**Collected data entries**:
===
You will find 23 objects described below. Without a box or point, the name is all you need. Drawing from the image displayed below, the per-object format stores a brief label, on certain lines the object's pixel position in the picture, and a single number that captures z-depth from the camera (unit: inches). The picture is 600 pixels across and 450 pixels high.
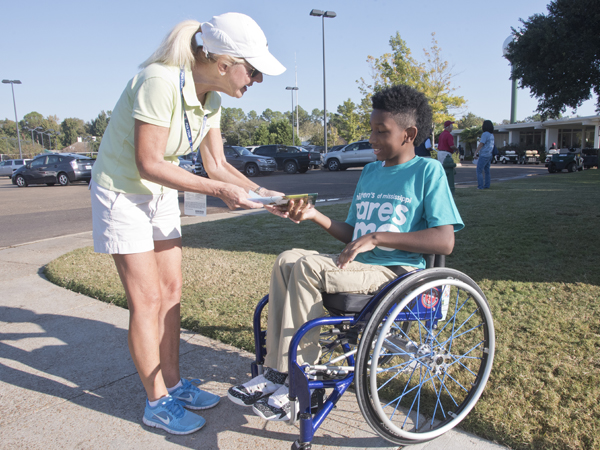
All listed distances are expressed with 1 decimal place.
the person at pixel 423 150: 332.6
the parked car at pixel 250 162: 868.6
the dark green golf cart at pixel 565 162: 879.7
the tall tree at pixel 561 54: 689.6
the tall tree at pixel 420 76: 1274.6
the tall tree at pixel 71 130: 5285.4
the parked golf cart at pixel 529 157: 1362.0
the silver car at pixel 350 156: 1001.5
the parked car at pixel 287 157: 965.2
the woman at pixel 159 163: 77.9
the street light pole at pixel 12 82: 1757.3
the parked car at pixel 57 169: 821.2
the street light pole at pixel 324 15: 1098.8
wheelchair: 71.7
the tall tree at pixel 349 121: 1850.9
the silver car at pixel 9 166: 1475.1
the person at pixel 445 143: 391.6
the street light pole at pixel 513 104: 1945.1
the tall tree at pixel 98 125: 5433.1
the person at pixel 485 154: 446.3
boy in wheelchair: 78.6
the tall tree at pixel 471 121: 3908.2
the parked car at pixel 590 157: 1058.7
===
**EXERCISE BRIEF**: The answer should be an exact restatement of every entry, with the pictures omitted.

**RESPONSE BELOW**:
You will find 23 objects described below. Without a box or point, the name is all you need. Drawing from the image displayed below, the per-object format stores a brief label, on certain lines the object's pixel position in the picture, and a single number that captures z-depth from the camera (unit: inches). The picture is 600 pixels across and 450 pixels high.
All listed distances are expressed with 1 decimal place.
the person at pixel 423 150: 332.6
the parked car at pixel 250 162: 868.6
the dark green golf cart at pixel 565 162: 879.7
the tall tree at pixel 561 54: 689.6
the tall tree at pixel 420 76: 1274.6
the tall tree at pixel 71 130: 5285.4
the parked golf cart at pixel 529 157: 1362.0
the silver car at pixel 350 156: 1001.5
the parked car at pixel 287 157: 965.2
the woman at pixel 159 163: 77.9
the street light pole at pixel 12 82: 1757.3
the parked car at pixel 57 169: 821.2
the street light pole at pixel 324 15: 1098.8
wheelchair: 71.7
the tall tree at pixel 349 121: 1850.9
the silver car at pixel 9 166: 1475.1
the person at pixel 445 143: 391.6
the street light pole at pixel 513 104: 1945.1
the tall tree at pixel 98 125: 5433.1
the person at pixel 485 154: 446.3
boy in wheelchair: 78.6
the tall tree at pixel 471 121: 3908.2
the parked car at pixel 590 157: 1058.7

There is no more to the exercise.